** PROVIDED MATERIAL follows **

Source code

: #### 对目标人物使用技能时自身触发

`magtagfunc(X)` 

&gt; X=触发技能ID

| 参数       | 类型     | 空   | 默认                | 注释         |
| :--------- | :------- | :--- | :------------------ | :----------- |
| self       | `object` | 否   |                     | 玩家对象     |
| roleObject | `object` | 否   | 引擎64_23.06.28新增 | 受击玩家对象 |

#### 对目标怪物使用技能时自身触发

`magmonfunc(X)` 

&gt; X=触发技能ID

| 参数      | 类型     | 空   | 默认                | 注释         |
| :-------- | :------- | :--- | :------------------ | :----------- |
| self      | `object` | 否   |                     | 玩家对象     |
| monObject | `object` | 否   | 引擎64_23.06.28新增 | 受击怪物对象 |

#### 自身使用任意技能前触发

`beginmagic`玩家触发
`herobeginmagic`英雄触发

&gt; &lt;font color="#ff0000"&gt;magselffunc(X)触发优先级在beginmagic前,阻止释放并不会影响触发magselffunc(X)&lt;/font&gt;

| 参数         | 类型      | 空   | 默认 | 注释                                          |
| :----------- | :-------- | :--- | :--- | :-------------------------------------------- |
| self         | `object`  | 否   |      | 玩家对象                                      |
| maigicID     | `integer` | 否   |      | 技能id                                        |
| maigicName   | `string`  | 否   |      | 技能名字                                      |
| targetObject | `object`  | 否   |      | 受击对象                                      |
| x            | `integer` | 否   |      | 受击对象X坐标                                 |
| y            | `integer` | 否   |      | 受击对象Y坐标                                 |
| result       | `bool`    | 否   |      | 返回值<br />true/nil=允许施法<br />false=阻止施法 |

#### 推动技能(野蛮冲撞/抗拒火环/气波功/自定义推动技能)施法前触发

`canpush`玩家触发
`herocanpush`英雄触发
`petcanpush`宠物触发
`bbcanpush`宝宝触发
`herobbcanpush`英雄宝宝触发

** End of PROVIDED MATERIAL **

## TRY IT
Transcribe each line of the data exactly, skipping none.

## ANSWER SECTION
Source code

: #### 对目标人物使用技能时自身触发

`magtagfunc(X)` 

&gt; X=触发技能ID

| 参数       | 类型     | 空   | 默认                | 注释         |
| :--------- | :------- | :--- | :------------------ | :----------- |
| self       | `object` | 否   |                     | 玩家对象     |
| roleObject | `object` | 否   | 引擎64_23.06.28新增 | 受击玩家对象 |

#### 对目标怪物使用技能时自身触发

`magmonfunc(X)` 

&gt; X=触发技能ID

| 参数      | 类型     | 空   | 默认                | 注释         |
| :-------- | :------- | :--- | :------------------ | :----------- |
| self      | `object` | 否   |                     | 玩家对象     |
| monObject | `object` | 否   | 引擎64_23.06.28新增 | 受击怪物对象 |

#### 自身使用任意技能前触发

`beginmagic`玩家触发
`herobeginmagic`英雄触发

&gt; &lt;font color="#ff0000"&gt;magselffunc(X)触发优先级在beginmagic前,阻止释放并不会影响触发magselffunc(X)&lt;/font&gt;

| 参数         | 类型      | 空   | 默认 | 注释                                          |
| :----------- | :-------- | :--- | :--- | :-------------------------------------------- |
| self         | `object`  | 否   |      | 玩家对象                                      |
| maigicID     | `integer` | 否   |      | 技能id                                        |
| maigicName   | `string`  | 否   |      | 技能名字                                      |
| targetObject | `object`  | 否   |      | 受击对象                                      |
| x            | `integer` | 否   |      | 受击对象X坐标                                 |
| y            | `integer` | 否   |      | 受击对象Y坐标                                 |
| result       | `bool`    | 否   |      | 返回值<br />true/nil=允许施法<br />false=阻止施法 |

#### 推动技能(野蛮冲撞/抗拒火环/气波功/自定义推动技能)施法前触发

`canpush`玩家触发
`herocanpush`英雄触发
`petcanpush`宠物触发
`bbcanpush`宝宝触发
`herobbcanpush`英雄宝宝触发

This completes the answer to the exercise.